SUPPLIED TEXT –
╔══

Tuesday, 12 January 2016

INTERVIEW: Karen Malena: Part Two

Welcome to Part Two of Confessions of a Reviewers’ interview with Karen Malena.

In tonight’s section, Karen starts by answering some specific questions on her newest book Sound of Silence, continues to talk about her writing and life in general and tackles The Ten Confessions.

It’s only Tuesday but go grab something nice like a pizza and a beer, sit back and relax, but mostly……enjoy!

COAR - Moving on to Sound of Silence, where did the inspiration for this one come from?

KM - Sitting in a restaurant watching a family of four, each engrossed on some electronic device in front of them, none of them talking or making eye contact with one another, is how I came up with the idea. What if speaking became outlawed and a punishable crime? Would we miss it then? Would we risk everything to hear our child’s voice even one more time? And who would make such a law? It would have to be someone hugely popular and well-loved. He would have to prove to the public that it was in their best interest to put the edict of silence into order, for their protection so to speak. It had to be a politician.

COAR - How did you feel moving out of your comfort zone and writing a dystopian story this time?

KM - This has been the biggest challenge and yet most rewarding writing I’ve ever done. Though I usually write about places I’ve been to, it’s tough to write about future events, even though they aren’t so terribly far away. But to create a dystopian society is a tricky feat. It was a love/hate relationship for me with this book. Although it could have been longer, I am a word economist and I made my point with the least amount of words. I do feel a sequel or prequel is brewing however. And hopefully this time it will be easier to slip into the futuristic world.

╚══

YOUR INSTRUCTIONS – Reproduce the passage of the Karen Malena interview starting with "KM - Sitting" and going on through "be a politician.". The material that comes next has no connection to the interview above.

GIVEN MATERIAL –
╔══

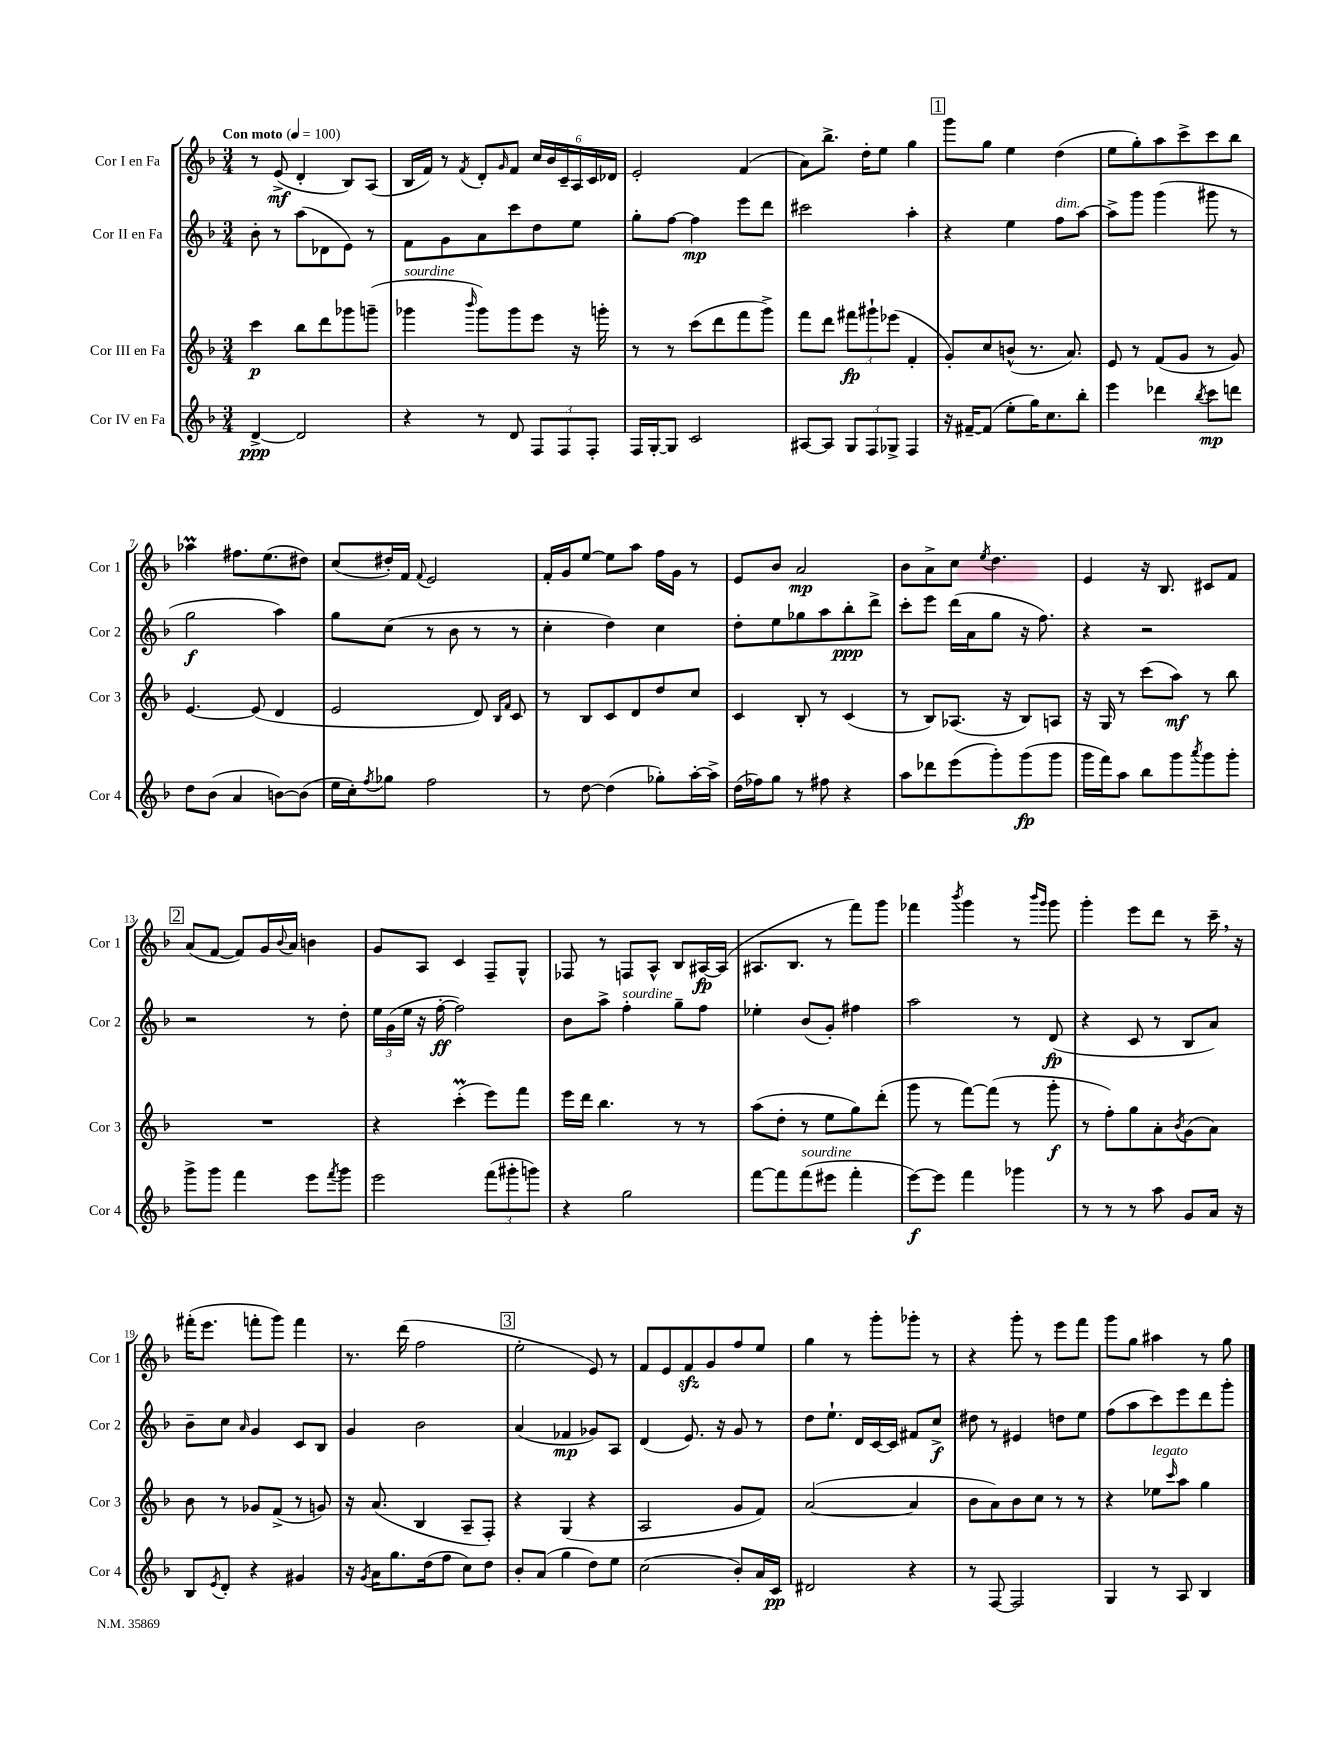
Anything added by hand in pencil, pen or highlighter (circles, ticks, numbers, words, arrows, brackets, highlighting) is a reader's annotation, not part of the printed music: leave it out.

╚══

RESPONSE TO THIS TASK –
KM - Sitting in a restaurant watching a family of four, each engrossed on some electronic device in front of them, none of them talking or making eye contact with one another, is how I came up with the idea. What if speaking became outlawed and a punishable crime? Would we miss it then? Would we risk everything to hear our child’s voice even one more time? And who would make such a law? It would have to be someone hugely popular and well-loved. He would have to prove to the public that it was in their best interest to put the edict of silence into order, for their protection so to speak. It had to be a politician.